__What to work on__
Your response should consist of the entries below, reproduced exactly and without their images.

__Provided data__
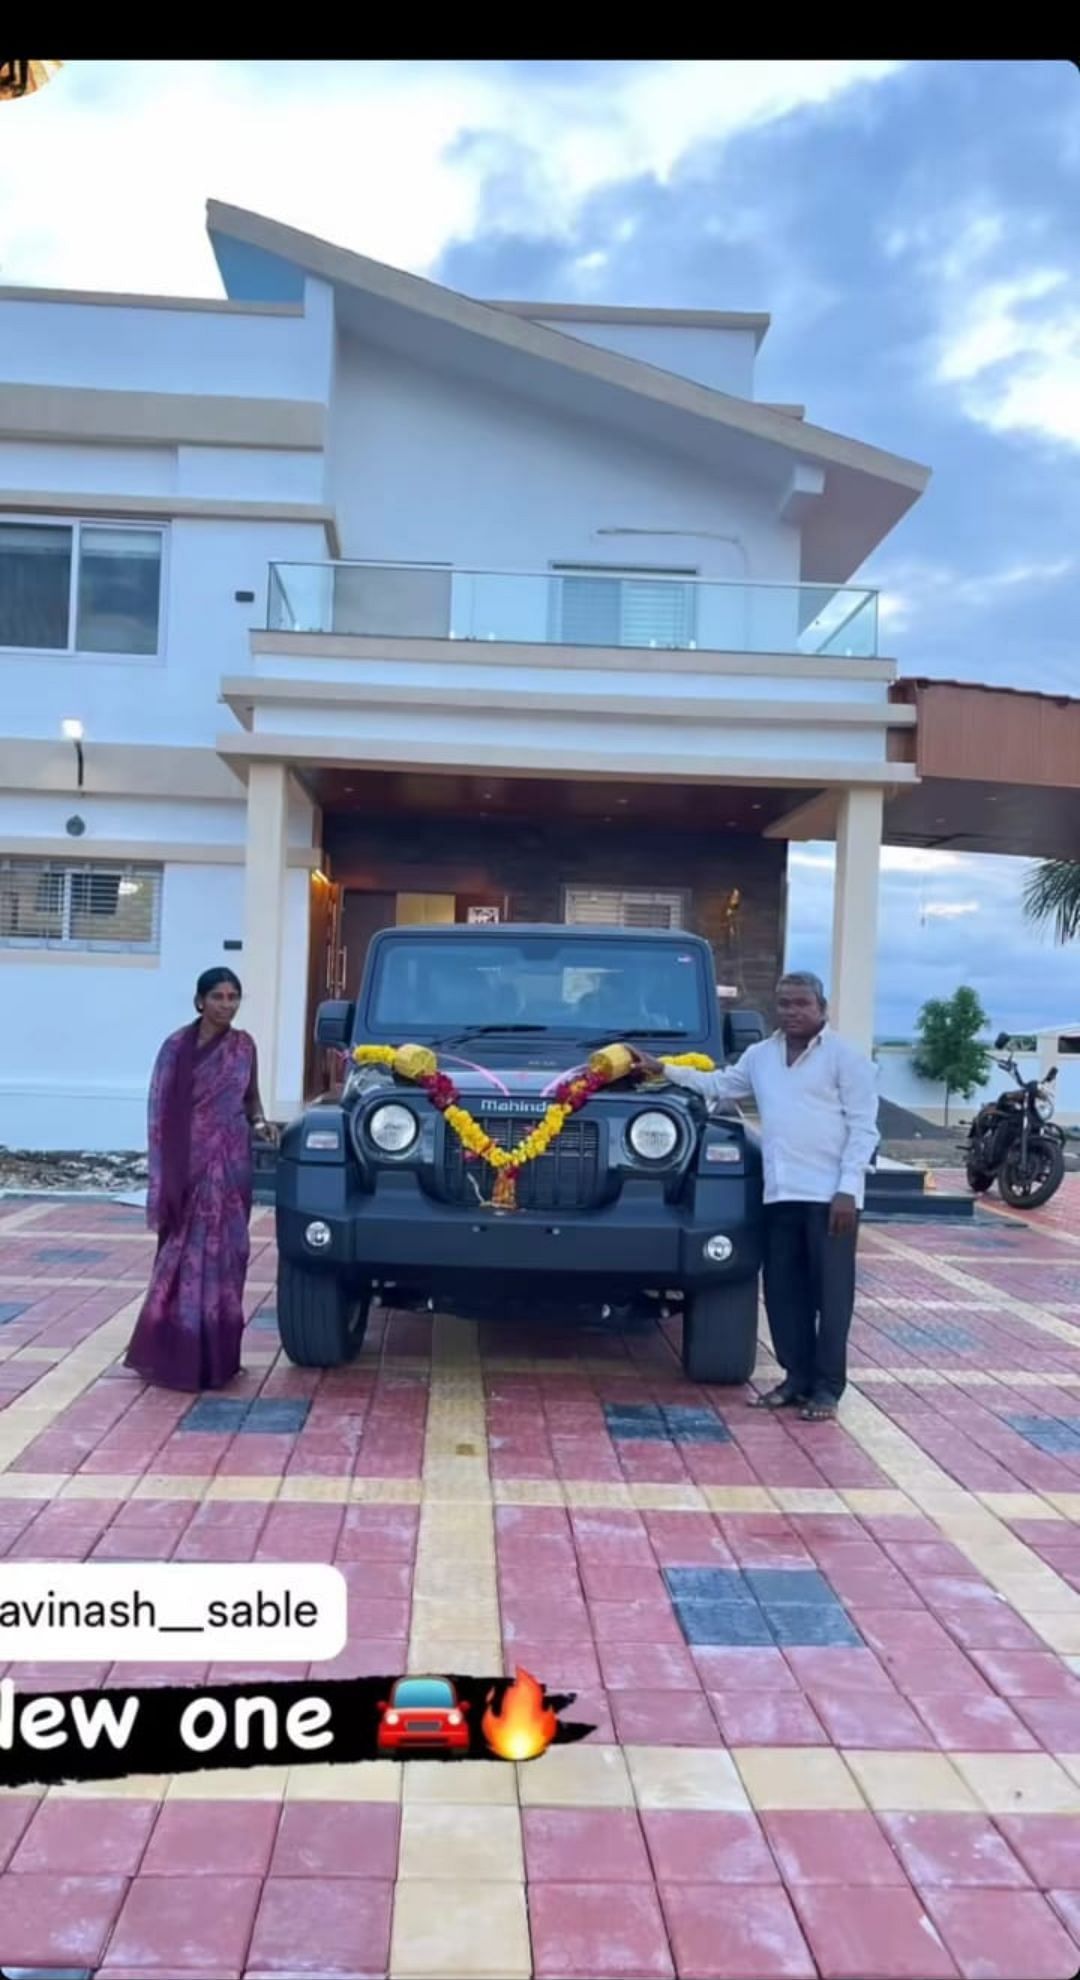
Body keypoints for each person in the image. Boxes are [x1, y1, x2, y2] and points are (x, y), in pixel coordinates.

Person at [635, 971, 878, 1420]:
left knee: (831, 1295)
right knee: (784, 1292)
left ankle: (827, 1389)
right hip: (780, 1191)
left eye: (802, 1003)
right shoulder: (761, 1056)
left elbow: (864, 1128)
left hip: (832, 1198)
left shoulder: (846, 1058)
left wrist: (849, 1189)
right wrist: (664, 1069)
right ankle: (796, 1378)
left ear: (822, 1007)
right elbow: (719, 1086)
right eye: (785, 1003)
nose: (793, 1011)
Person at [124, 968, 274, 1391]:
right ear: (200, 1001)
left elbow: (251, 1099)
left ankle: (219, 1357)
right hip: (189, 1168)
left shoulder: (244, 1046)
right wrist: (167, 1172)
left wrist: (261, 1124)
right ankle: (178, 1352)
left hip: (232, 1167)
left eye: (233, 997)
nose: (226, 1004)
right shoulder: (176, 1047)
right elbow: (160, 1110)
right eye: (218, 997)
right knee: (183, 1259)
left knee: (230, 1256)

__Exercise response__
Body keypoints for each person in the image. Boxes are [x1, y1, x2, y2] and points are (x, y), in pixel coordinates.

Person at [635, 971, 878, 1420]:
left knee: (831, 1295)
right knee: (784, 1292)
left ankle: (827, 1389)
right hip: (780, 1191)
left eye: (802, 1003)
right shoulder: (761, 1056)
left elbow: (864, 1128)
left hip: (832, 1198)
left shoulder: (846, 1058)
left wrist: (849, 1189)
right wrist: (664, 1069)
right ankle: (796, 1378)
left ear: (822, 1007)
right elbow: (719, 1086)
right eye: (785, 1003)
nose: (793, 1011)
Person at [124, 968, 274, 1391]:
right ear: (200, 1001)
left elbow: (251, 1099)
left ankle: (219, 1357)
right hip: (189, 1168)
left shoulder: (244, 1046)
right wrist: (167, 1172)
left wrist: (261, 1124)
right ankle: (178, 1352)
left hip: (232, 1167)
left eye: (233, 997)
nose: (226, 1004)
right shoulder: (176, 1047)
right elbow: (160, 1110)
right eye: (218, 997)
right knee: (183, 1259)
left knee: (230, 1256)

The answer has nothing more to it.